List of videos
WEBINAR PTC Therapeutics - The 'PTC518' clinical trial updates
WEBINAR Prilenia - All you need to know about PROOF HD
The European Huntington Association, in collaboration with Prilenia, bring some updates about the Phase 3 trial where the investigational drug pridopidine is evaluated on HD patients. Close to 500 participants in North America and Europe are given either the active drug or placebo for more than one year. The recruitment went fast and smooth and we can expect to have the first results published sometime first half of 2023. The speakers told us about the background and mechanisms of Pridopidine, status for the trial and potential next steps. What will happen if the trial demonstrates effect? What if it does not?

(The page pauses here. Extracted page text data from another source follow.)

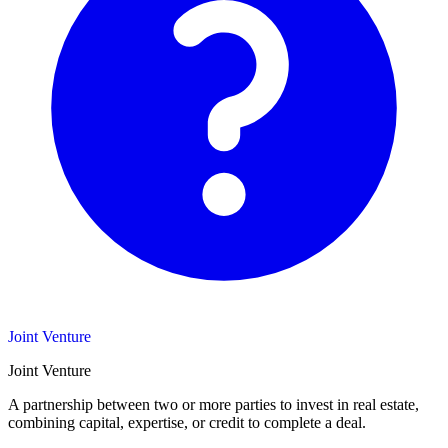
Joint Venture
Joint Venture
A partnership between two or more parties to invest in real estate,
combining capital, expertise, or credit to complete a deal.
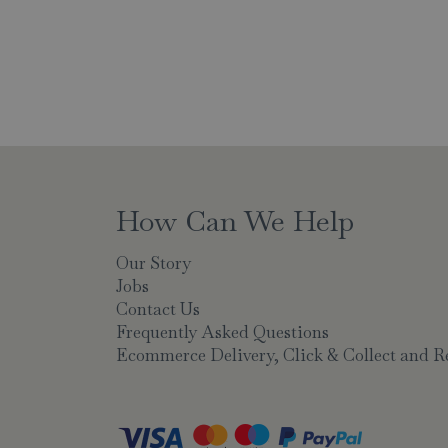
How Can We Help
Our Story
Jobs
Contact Us
Frequently Asked Questions
Ecommerce Delivery, Click & Collect and R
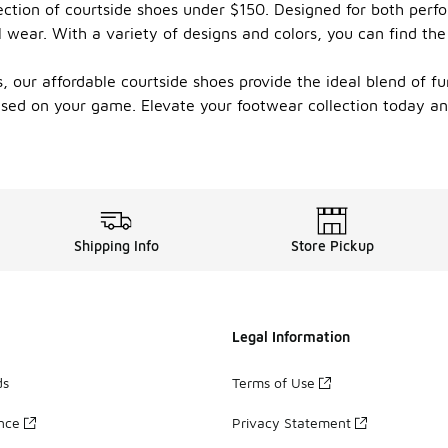
ction of courtside shoes under $150. Designed for both perfo
 wear. With a variety of designs and colors, you can find the
our affordable courtside shoes provide the ideal blend of func
cused on your game. Elevate your footwear collection today 
Shipping Info
Store Pickup
Legal Information
ds
Terms of Use
ance
Privacy Statement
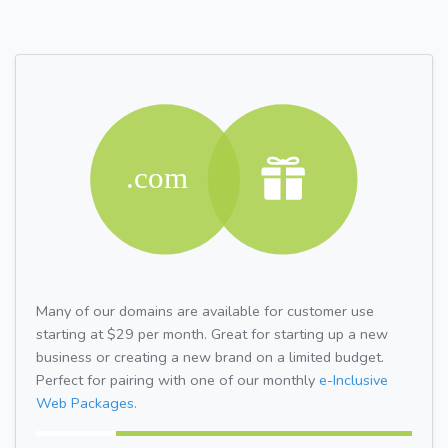
Many of our domains are available for customer use
starting at $29 per month. Great for starting up a new
business or creating a new brand on a limited budget.
Perfect for pairing with one of our monthly
e-Inclusive
Web Packages.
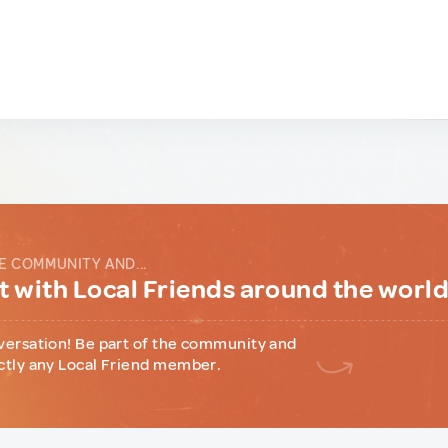
E COMMUNITY AND...
 with Local Friends around the worl
versation! Be part of the community and
ctly any Local Friend member.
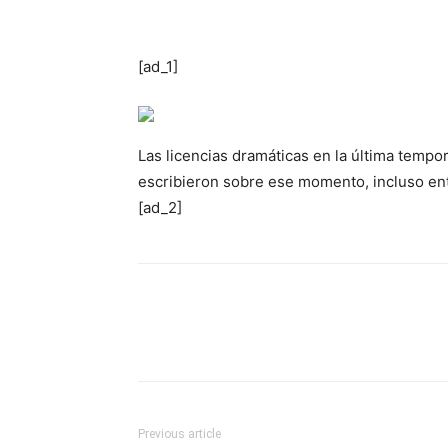
[ad_1]
Las licencias dramáticas en la última tempor
escribieron sobre ese momento, incluso ent
[ad_2]
Previous article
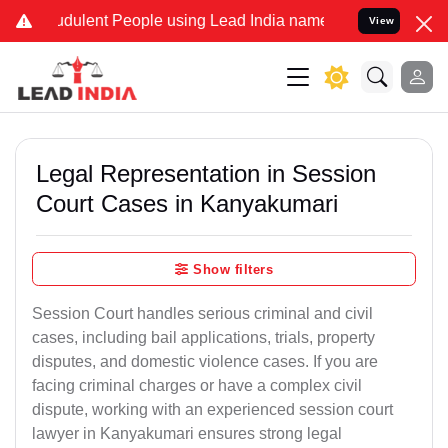
dulent People using Lead India name to Resolve your Legal cases Sp
View
Legal Representation in Session
Court Cases in Kanyakumari
Show filters
Session Court handles serious criminal and civil
cases, including bail applications, trials, property
disputes, and domestic violence cases. If you are
facing criminal charges or have a complex civil
dispute, working with an experienced session court
lawyer in Kanyakumari ensures strong legal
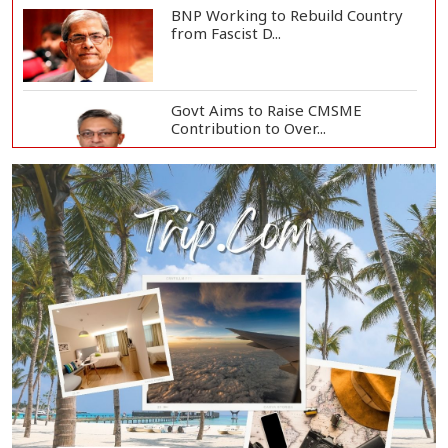
BNP Working to Rebuild Country
from Fascist D...
Govt Aims to Raise CMSME
Contribution to Over...
Govt to Develop Bogura as Light
Engineering H...
Mount Etna Eruption Forces
Catania Airport to...
People Will Never Accept Fascism,
Autocracy,...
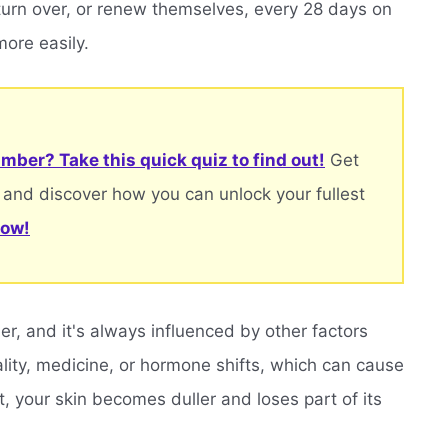
 turn over, or renew themselves, every 28 days on
ore easily.
mber? Take this quick quiz to find out!
Get
 and discover how you can unlock your fullest
now!
r, and it's always influenced by other factors
uality, medicine, or hormone shifts, which can cause
t, your skin becomes duller and loses part of its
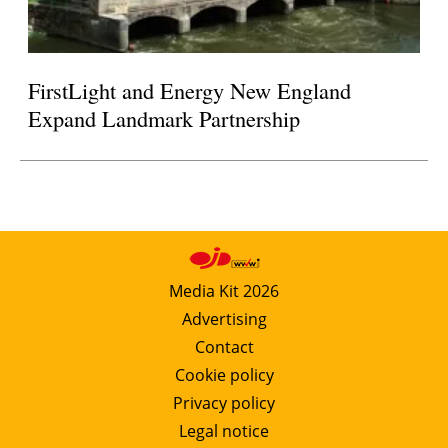
FirstLight and Energy New England
Expand Landmark Partnership
Media Kit 2026
Advertising
Contact
Cookie policy
Privacy policy
Legal notice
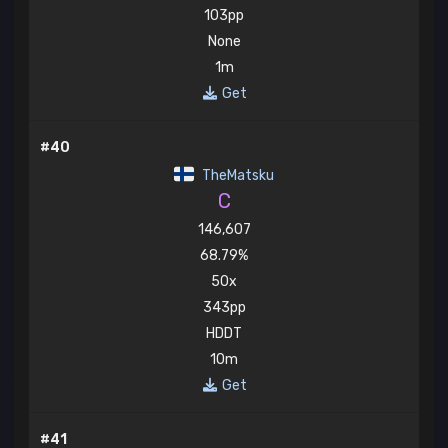
103pp
None
1m
Get
#40
TheMatsku
C
146,607
68.79%
50x
343pp
HDDT
10m
Get
#41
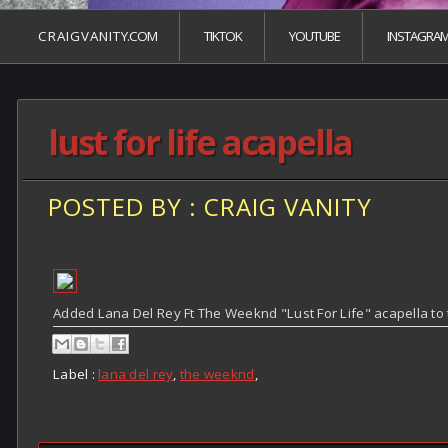
C R A I G V A N I T Y.COM
TIKTOK
YOUTUBE
INSTAGRA
lust for life acapella
POSTED BY : CRAIG VANITY
Added Lana Del Rey Ft The Weeknd "Lust For Life" acapella to
Label :
lana del rey
,
the weeknd
,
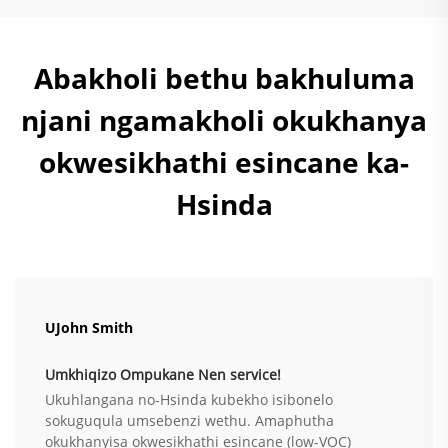
Abakholi bethu bakhuluma
njani ngamakholi okukhanya
okwesikhathi esincane ka-
Hsinda
UJohn Smith
Umkhiqizo Ompukane Nen service!
Ukuhlangana no-Hsinda kubekho isibonelo
sokuguqula umsebenzi wethu. Amaphutha
okukhanyisa okwesikhathi esincane (low-VOC)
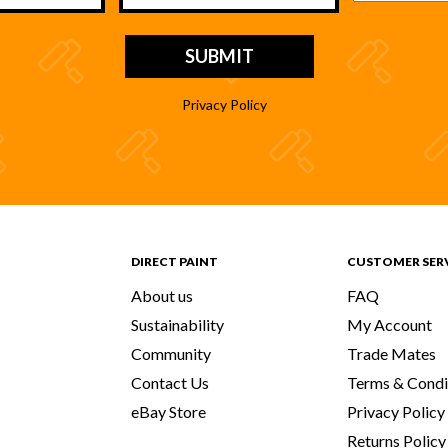
Privacy Policy
DIRECT PAINT
CUSTOMER SER
About us
FAQ
Sustainability
My Account
Community
Trade Mates
Contact Us
Terms & Condi
eBay Store
Privacy Policy
Returns Policy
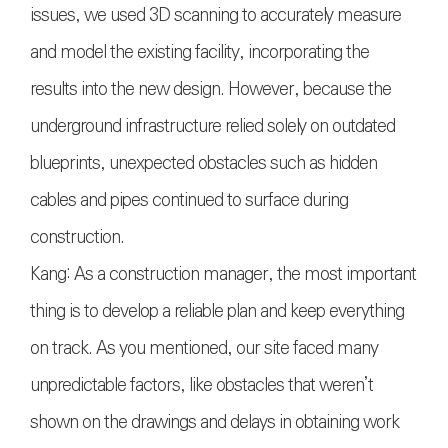
issues, we used 3D scanning to accurately measure
and model the existing facility, incorporating the
results into the new design. However, because the
underground infrastructure relied solely on outdated
blueprints, unexpected obstacles such as hidden
cables and pipes continued to surface during
construction.
Kang: As a construction manager, the most important
thing is to develop a reliable plan and keep everything
on track. As you mentioned, our site faced many
unpredictable factors, like obstacles that weren’t
shown on the drawings and delays in obtaining work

listen to Michael Hayden, Andrew Feigin, Ralf Reilman and Anne Rosser in this Webinar.
Generation HD1 - What does the data tell us?
After several months digging into all the information collected in the Generation HD1 trial Roche is ready tell us about their findings in a webinar organized by EHA in collaboration with Roche and EHDN. Lauren Boak, PhD and Peter McColgan, MD, PhD from Roche will present the key findings from the Generation HD1 trial and the Tominersen program. Prof Anne Rosser, chair of EHDN, is participating in the following Q&A session and will help us understand the value of the findings and how we can make use of them for future work.
WAVE - What happened and what's next?
In this Zoom Webinar, Vissia Viglietta will be speaking on behalf of WAVE. She would explain the results and all the good work they have been doing in improving from the updates on PRECISION-HD1 and PRECISION-HD2 medical trials. WAVE would also present the promising approach that they are pursuing, the WVE-003 Project.
Huntington's Disease Treatment: Summary of 2020
With the help of Prof. Anne Rosser, Dr. Ralf Reilmann, Dr. Alzbeta Mühlbäck, and Astri Arnesen, president of the European Huntington Association, we summarised the biggest achievements in 2020 and made some predictions for 2021 regarding drug development in Huntington’s disease.